For those that understand the MP device mapper table, if the problem is in userspace, you should be
able to tell by the table... Unfortunately, I don't have those table lines to add to this bugzilla...
BTW, this was with device-mapper-multipath-0.4.5-20.RHEL4.x86_64.rpm
Do you know if the table ever changed from something like:
mpath10: 0 102400000 multipath 1 queue_if_no_path 0 1 1 round-robin 0 1 1 8:48 1000
to something like:
mpath10: 0 102400000 multipath 0 0 1 1 round-robin 0 1 1 8:48 1000
When a device is created with
no_path_retry <some number>
You will initially see "1 queue_if_no_path" in the table. Once the device has
been failed for more than <no_path_retry> * <polling_interval> seconds, the "1
queue_if_no_path" should be replaced by "0" in the table.
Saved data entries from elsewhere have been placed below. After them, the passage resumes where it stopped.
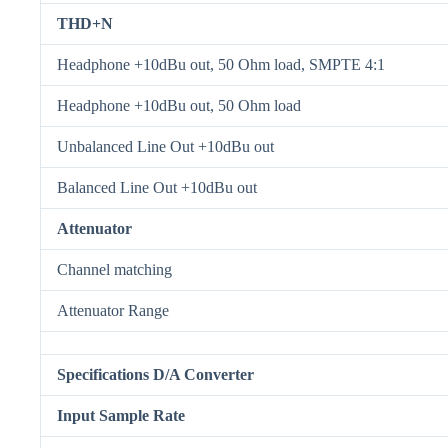
THD+N
Headphone +10dBu out, 50 Ohm load, SMPTE 4:1
Headphone +10dBu out, 50 Ohm load
Unbalanced Line Out +10dBu out
Balanced Line Out +10dBu out
Attenuator
Channel matching
Attenuator Range
Specifications
D/A Converter
Input Sample Rate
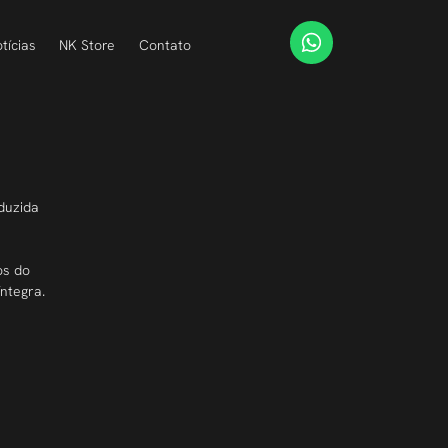
tícias
NK Store
Contato
duzida 
 
os do 
íntegra.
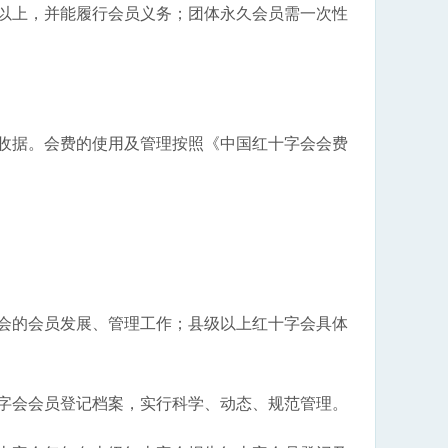
元以上，并能履行会员义务；团体永久会员需一次性
收据。会费的使用及管理按照《中国红十字会会费
会的会员发展、管理工作；县级以上红十字会具体
字会会员登记档案，实行科学、动态、规范管理。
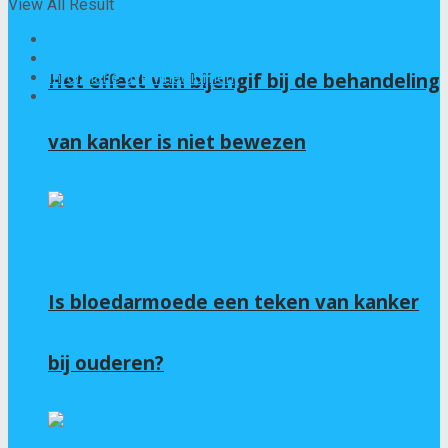
View All Result
Home
Ziekten
Het effect van bijengif bij de behandeling
Informatie over medicijnen
Gezondheidszorg
van kanker is niet bewezen
Is bloedarmoede een teken van kanker
bij ouderen?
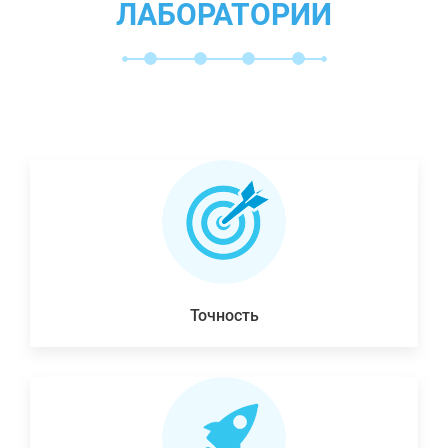
ЛАБОРАТОРИИ
Точность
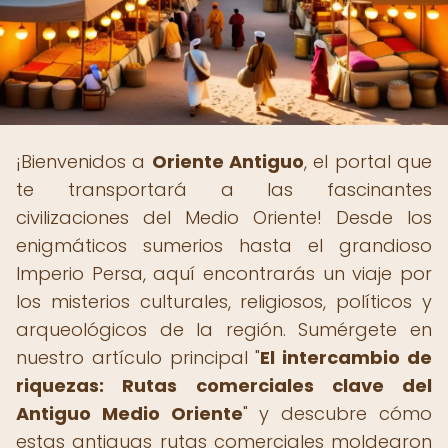
¡Bienvenidos a
Oriente Antiguo
, el portal que
te transportará a las fascinantes
civilizaciones del Medio Oriente! Desde los
enigmáticos sumerios hasta el grandioso
Imperio Persa, aquí encontrarás un viaje por
los misterios culturales, religiosos, políticos y
arqueológicos de la región. Sumérgete en
nuestro artículo principal "
El intercambio de
riquezas: Rutas comerciales clave del
Antiguo Medio Oriente
" y descubre cómo
estas antiguas rutas comerciales moldearon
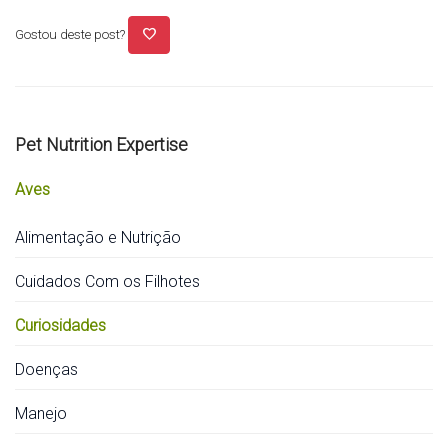
favorite
Gostou deste post?
Pet Nutrition Expertise
Aves
Alimentação e Nutrição
Cuidados Com os Filhotes
Curiosidades
Doenças
Manejo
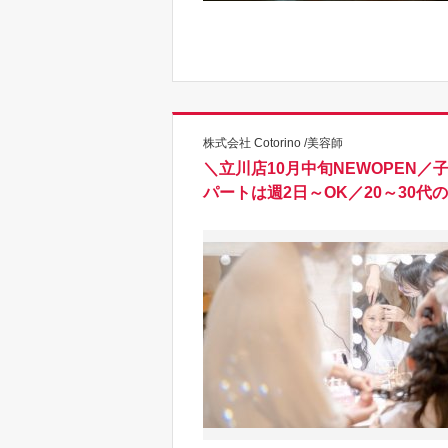
株式会社 Cotorino /美容師
＼立川店10月中旬NEWOPEN
パートは週2日～OK／20～30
This works correctly
on my setup. When I interactively watch the paths being checked with
# multipathd -k
> show paths
There looks to be a printing error (it doesn't show the correct
polling_interval) on the path with queued IO, but it functions correctly. After
the correct amount of time, I get a message from multipathd that says
Feb 5 15:18:21 cypher-05 multipathd: mpath13: Disable queueing
and dmsetup table shows the correct value.
Aside from the table, you can run multipath -v3. There should be a line like:
no_path_retry = 10 (config file default)
for each device. You can see this even if the devices are already created when
you run the command. You can also run multipathd with
# multipathd -v6
This should display a lines that say
<map_name>: Retrying.. No active path
<map_name>: Disable queueing
When the device finally fails the IO. Unfortunately, these print statements
don't tell you how many retrys you have left.
I didn't originally understand that it was no_path_retry * polling_interval.
Our values are 5 and 30 respectively. After waiting 5 minutes... the paths
never errored the I/O.
[root@clx12ah01 ~]# rpm -q kernel device-mapper-multipath device-mapper udev
[root@clx12ah01 ~]# rpm -q kernel-smp device-mapper-multipath device-mapper
I am hitting this now and it is causing pain for HA LVM.
I am able to reproduce at will.
multipathd was not running. As a result, the device-mapper mapping table was
not being properly updated.